- [EXERCISE DETAILS] Your answer must repeat all of the entries word for word, without any images.

::: INPUT DATA

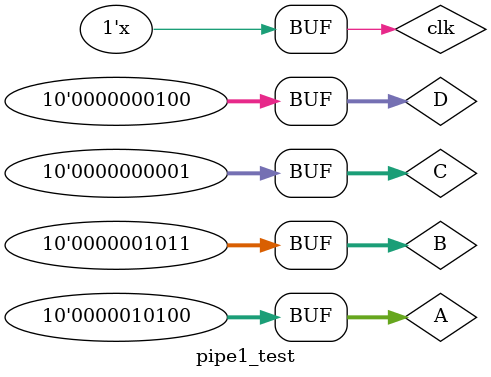
<source format=v>
module pipe1_test;
parameter N=10 ;
wire [N-1 :0] F;
reg [N-1:0] A,B,C,D;
reg clk;

pipe_ex MYPIPR( F,A,B,C,D,clk);

initial clk=0;

always #10 clk=~clk;

initial
 begin
  #13 A=10 ;B=12 ;C=6; D=3 ;      // F=75
  #20 A=10; B=10 ;C=5; D=3 ;    //F=66
  #20 A=20; B=11; C=1 ;D=4;   // F=112
end

endmodule
/*initial
 begin
  $dumpfile ("pipe1.vcd */


</source>
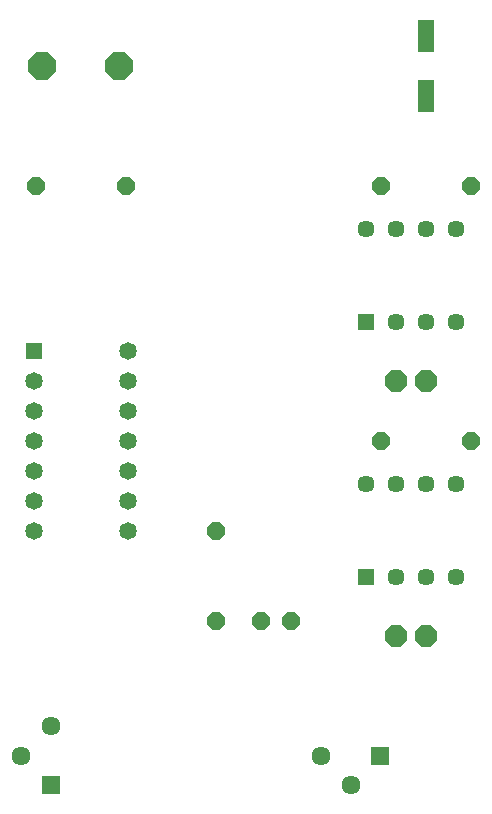
<source format=gts>
G04 EAGLE Gerber RS-274X export*
G75*
%MOMM*%
%FSLAX34Y34*%
%LPD*%
%INSoldermask Top*%
%IPPOS*%
%AMOC8*
5,1,8,0,0,1.08239X$1,22.5*%
G01*
%ADD10P,1.951982X8X22.500000*%
%ADD11P,1.649562X8X202.500000*%
%ADD12P,1.649562X8X112.500000*%
%ADD13P,1.649562X8X22.500000*%
%ADD14R,1.611200X1.611200*%
%ADD15C,1.611200*%
%ADD16R,1.481200X1.481200*%
%ADD17C,1.481200*%
%ADD18R,1.451200X1.451200*%
%ADD19C,1.451200*%
%ADD20R,1.473200X2.743200*%
%ADD21P,2.556822X8X22.500000*%


D10*
X368300Y177800D03*
X393700Y177800D03*
X368300Y393700D03*
X393700Y393700D03*
D11*
X279400Y190500D03*
X254000Y190500D03*
D12*
X215900Y190500D03*
X215900Y266700D03*
D13*
X355600Y342900D03*
X431800Y342900D03*
D11*
X431800Y558800D03*
X355600Y558800D03*
X139700Y558800D03*
X63500Y558800D03*
D14*
X76200Y51200D03*
D15*
X51200Y76200D03*
X76200Y101200D03*
D14*
X355200Y76200D03*
D15*
X330200Y51200D03*
X305200Y76200D03*
D16*
X61900Y419100D03*
D17*
X61900Y393700D03*
X61900Y368300D03*
X61900Y342900D03*
X61900Y317500D03*
X61900Y292100D03*
X61900Y266700D03*
X141300Y266700D03*
X141300Y292100D03*
X141300Y317500D03*
X141300Y342900D03*
X141300Y368300D03*
X141300Y393700D03*
X141300Y419100D03*
D18*
X342900Y442900D03*
D19*
X368300Y442900D03*
X393700Y442900D03*
X419100Y442900D03*
X419100Y522300D03*
X393700Y522300D03*
X368300Y522300D03*
X342900Y522300D03*
D18*
X342900Y227000D03*
D19*
X368300Y227000D03*
X393700Y227000D03*
X419100Y227000D03*
X419100Y306400D03*
X393700Y306400D03*
X368300Y306400D03*
X342900Y306400D03*
D20*
X393700Y635000D03*
X393700Y685800D03*
D21*
X69088Y660400D03*
X134112Y660400D03*
M02*

</source>
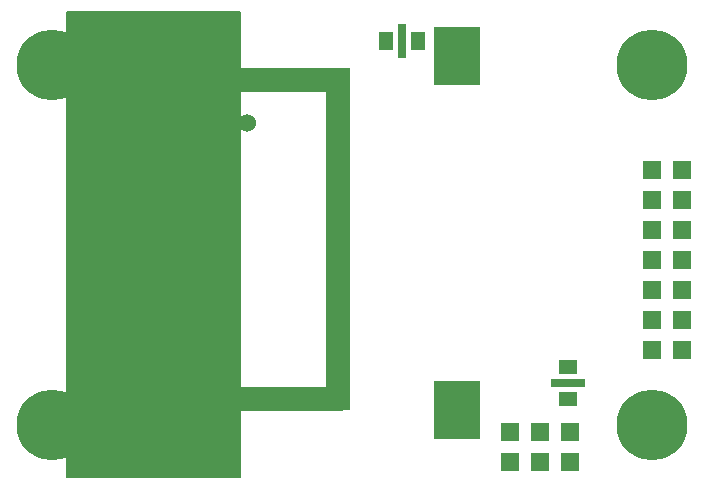
<source format=gbr>
%TF.GenerationSoftware,KiCad,Pcbnew,6.0.4-6f826c9f35~116~ubuntu20.04.1*%
%TF.CreationDate,2022-04-06T13:45:02+00:00*%
%TF.ProjectId,PCRD04B,50435244-3034-4422-9e6b-696361645f70,REV*%
%TF.SameCoordinates,Original*%
%TF.FileFunction,Soldermask,Top*%
%TF.FilePolarity,Negative*%
%FSLAX46Y46*%
G04 Gerber Fmt 4.6, Leading zero omitted, Abs format (unit mm)*
G04 Created by KiCad (PCBNEW 6.0.4-6f826c9f35~116~ubuntu20.04.1) date 2022-04-06 13:45:02*
%MOMM*%
%LPD*%
G01*
G04 APERTURE LIST*
%ADD10C,0.150000*%
%ADD11R,4.000000X5.000000*%
%ADD12R,1.524000X1.524000*%
%ADD13C,6.000000*%
%ADD14R,1.300000X1.500000*%
%ADD15R,0.700000X3.000000*%
%ADD16R,1.500000X1.300000*%
%ADD17R,3.000000X0.700000*%
%ADD18R,2.000000X29.000000*%
%ADD19R,20.100000X2.000000*%
%ADD20C,1.524000*%
%ADD21C,1.700000*%
G04 APERTURE END LIST*
D10*
G36*
X130456322Y-112672139D02*
G01*
X115851322Y-112672139D01*
X115851322Y-73302139D01*
X130456322Y-73302139D01*
X130456322Y-112672139D01*
G37*
X130456322Y-112672139D02*
X115851322Y-112672139D01*
X115851322Y-73302139D01*
X130456322Y-73302139D01*
X130456322Y-112672139D01*
D11*
%TO.C,BT1*%
X148871322Y-76957139D03*
X148871322Y-106957139D03*
%TD*%
D12*
%TO.C,J1*%
X158396322Y-108862139D03*
X158396322Y-111402139D03*
X155856322Y-108862139D03*
X155856322Y-111402139D03*
X153316322Y-108862139D03*
X153316322Y-111402139D03*
%TD*%
%TO.C,J2*%
X167921322Y-91717139D03*
X165381322Y-91717139D03*
%TD*%
%TO.C,J3*%
X167921322Y-94257139D03*
X165381322Y-94257139D03*
%TD*%
%TO.C,J4*%
X167921322Y-96797139D03*
X165381322Y-96797139D03*
%TD*%
%TO.C,J5*%
X167921322Y-86637139D03*
X165381322Y-86637139D03*
%TD*%
%TO.C,J6*%
X167921322Y-89177139D03*
X165381322Y-89177139D03*
%TD*%
%TO.C,J7*%
X167921322Y-101877139D03*
X165381322Y-101877139D03*
%TD*%
D13*
%TO.C,M1*%
X114581322Y-77747139D03*
%TD*%
%TO.C,M2*%
X165381322Y-77747139D03*
%TD*%
%TO.C,M3*%
X165381322Y-108227139D03*
%TD*%
%TO.C,M4*%
X114581322Y-108227139D03*
%TD*%
D14*
%TO.C,C24*%
X145569322Y-75715139D03*
D15*
X144219322Y-75715139D03*
D14*
X142869322Y-75715139D03*
%TD*%
D16*
%TO.C,C25*%
X158269322Y-106021139D03*
D17*
X158269322Y-104671139D03*
D16*
X158269322Y-103321139D03*
%TD*%
D12*
%TO.C,J11*%
X165381322Y-99337139D03*
X167921322Y-99337139D03*
%TD*%
D18*
%TO.C,M5*%
X119636322Y-92517139D03*
D19*
X129186322Y-79017139D03*
D18*
X138736322Y-92517139D03*
D19*
X129186322Y-106017139D03*
%TD*%
D20*
%TO.C,D2*%
X131051322Y-82667139D03*
D21*
X126051322Y-85207139D03*
X126051322Y-82667139D03*
%TD*%
M02*

</source>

::::::

- [YOUR SOLUTION]
<source format=v>
module pipe1_test;
parameter N=10 ;
wire [N-1 :0] F;
reg [N-1:0] A,B,C,D;
reg clk;

pipe_ex MYPIPR( F,A,B,C,D,clk);

initial clk=0;

always #10 clk=~clk;

initial
 begin
  #13 A=10 ;B=12 ;C=6; D=3 ;      // F=75
  #20 A=10; B=10 ;C=5; D=3 ;    //F=66
  #20 A=20; B=11; C=1 ;D=4;   // F=112
end

endmodule
/*initial
 begin
  $dumpfile ("pipe1.vcd */


</source>
<source format=gts>
G04 EAGLE Gerber RS-274X export*
G75*
%MOMM*%
%FSLAX34Y34*%
%LPD*%
%INSoldermask Top*%
%IPPOS*%
%AMOC8*
5,1,8,0,0,1.08239X$1,22.5*%
G01*
%ADD10P,1.951982X8X22.500000*%
%ADD11P,1.649562X8X202.500000*%
%ADD12P,1.649562X8X112.500000*%
%ADD13P,1.649562X8X22.500000*%
%ADD14R,1.611200X1.611200*%
%ADD15C,1.611200*%
%ADD16R,1.481200X1.481200*%
%ADD17C,1.481200*%
%ADD18R,1.451200X1.451200*%
%ADD19C,1.451200*%
%ADD20R,1.473200X2.743200*%
%ADD21P,2.556822X8X22.500000*%


D10*
X368300Y177800D03*
X393700Y177800D03*
X368300Y393700D03*
X393700Y393700D03*
D11*
X279400Y190500D03*
X254000Y190500D03*
D12*
X215900Y190500D03*
X215900Y266700D03*
D13*
X355600Y342900D03*
X431800Y342900D03*
D11*
X431800Y558800D03*
X355600Y558800D03*
X139700Y558800D03*
X63500Y558800D03*
D14*
X76200Y51200D03*
D15*
X51200Y76200D03*
X76200Y101200D03*
D14*
X355200Y76200D03*
D15*
X330200Y51200D03*
X305200Y76200D03*
D16*
X61900Y419100D03*
D17*
X61900Y393700D03*
X61900Y368300D03*
X61900Y342900D03*
X61900Y317500D03*
X61900Y292100D03*
X61900Y266700D03*
X141300Y266700D03*
X141300Y292100D03*
X141300Y317500D03*
X141300Y342900D03*
X141300Y368300D03*
X141300Y393700D03*
X141300Y419100D03*
D18*
X342900Y442900D03*
D19*
X368300Y442900D03*
X393700Y442900D03*
X419100Y442900D03*
X419100Y522300D03*
X393700Y522300D03*
X368300Y522300D03*
X342900Y522300D03*
D18*
X342900Y227000D03*
D19*
X368300Y227000D03*
X393700Y227000D03*
X419100Y227000D03*
X419100Y306400D03*
X393700Y306400D03*
X368300Y306400D03*
X342900Y306400D03*
D20*
X393700Y635000D03*
X393700Y685800D03*
D21*
X69088Y660400D03*
X134112Y660400D03*
M02*

</source>
<source format=gbr>
%TF.GenerationSoftware,KiCad,Pcbnew,6.0.4-6f826c9f35~116~ubuntu20.04.1*%
%TF.CreationDate,2022-04-06T13:45:02+00:00*%
%TF.ProjectId,PCRD04B,50435244-3034-4422-9e6b-696361645f70,REV*%
%TF.SameCoordinates,Original*%
%TF.FileFunction,Soldermask,Top*%
%TF.FilePolarity,Negative*%
%FSLAX46Y46*%
G04 Gerber Fmt 4.6, Leading zero omitted, Abs format (unit mm)*
G04 Created by KiCad (PCBNEW 6.0.4-6f826c9f35~116~ubuntu20.04.1) date 2022-04-06 13:45:02*
%MOMM*%
%LPD*%
G01*
G04 APERTURE LIST*
%ADD10C,0.150000*%
%ADD11R,4.000000X5.000000*%
%ADD12R,1.524000X1.524000*%
%ADD13C,6.000000*%
%ADD14R,1.300000X1.500000*%
%ADD15R,0.700000X3.000000*%
%ADD16R,1.500000X1.300000*%
%ADD17R,3.000000X0.700000*%
%ADD18R,2.000000X29.000000*%
%ADD19R,20.100000X2.000000*%
%ADD20C,1.524000*%
%ADD21C,1.700000*%
G04 APERTURE END LIST*
D10*
G36*
X130456322Y-112672139D02*
G01*
X115851322Y-112672139D01*
X115851322Y-73302139D01*
X130456322Y-73302139D01*
X130456322Y-112672139D01*
G37*
X130456322Y-112672139D02*
X115851322Y-112672139D01*
X115851322Y-73302139D01*
X130456322Y-73302139D01*
X130456322Y-112672139D01*
D11*
%TO.C,BT1*%
X148871322Y-76957139D03*
X148871322Y-106957139D03*
%TD*%
D12*
%TO.C,J1*%
X158396322Y-108862139D03*
X158396322Y-111402139D03*
X155856322Y-108862139D03*
X155856322Y-111402139D03*
X153316322Y-108862139D03*
X153316322Y-111402139D03*
%TD*%
%TO.C,J2*%
X167921322Y-91717139D03*
X165381322Y-91717139D03*
%TD*%
%TO.C,J3*%
X167921322Y-94257139D03*
X165381322Y-94257139D03*
%TD*%
%TO.C,J4*%
X167921322Y-96797139D03*
X165381322Y-96797139D03*
%TD*%
%TO.C,J5*%
X167921322Y-86637139D03*
X165381322Y-86637139D03*
%TD*%
%TO.C,J6*%
X167921322Y-89177139D03*
X165381322Y-89177139D03*
%TD*%
%TO.C,J7*%
X167921322Y-101877139D03*
X165381322Y-101877139D03*
%TD*%
D13*
%TO.C,M1*%
X114581322Y-77747139D03*
%TD*%
%TO.C,M2*%
X165381322Y-77747139D03*
%TD*%
%TO.C,M3*%
X165381322Y-108227139D03*
%TD*%
%TO.C,M4*%
X114581322Y-108227139D03*
%TD*%
D14*
%TO.C,C24*%
X145569322Y-75715139D03*
D15*
X144219322Y-75715139D03*
D14*
X142869322Y-75715139D03*
%TD*%
D16*
%TO.C,C25*%
X158269322Y-106021139D03*
D17*
X158269322Y-104671139D03*
D16*
X158269322Y-103321139D03*
%TD*%
D12*
%TO.C,J11*%
X165381322Y-99337139D03*
X167921322Y-99337139D03*
%TD*%
D18*
%TO.C,M5*%
X119636322Y-92517139D03*
D19*
X129186322Y-79017139D03*
D18*
X138736322Y-92517139D03*
D19*
X129186322Y-106017139D03*
%TD*%
D20*
%TO.C,D2*%
X131051322Y-82667139D03*
D21*
X126051322Y-85207139D03*
X126051322Y-82667139D03*
%TD*%
M02*

</source>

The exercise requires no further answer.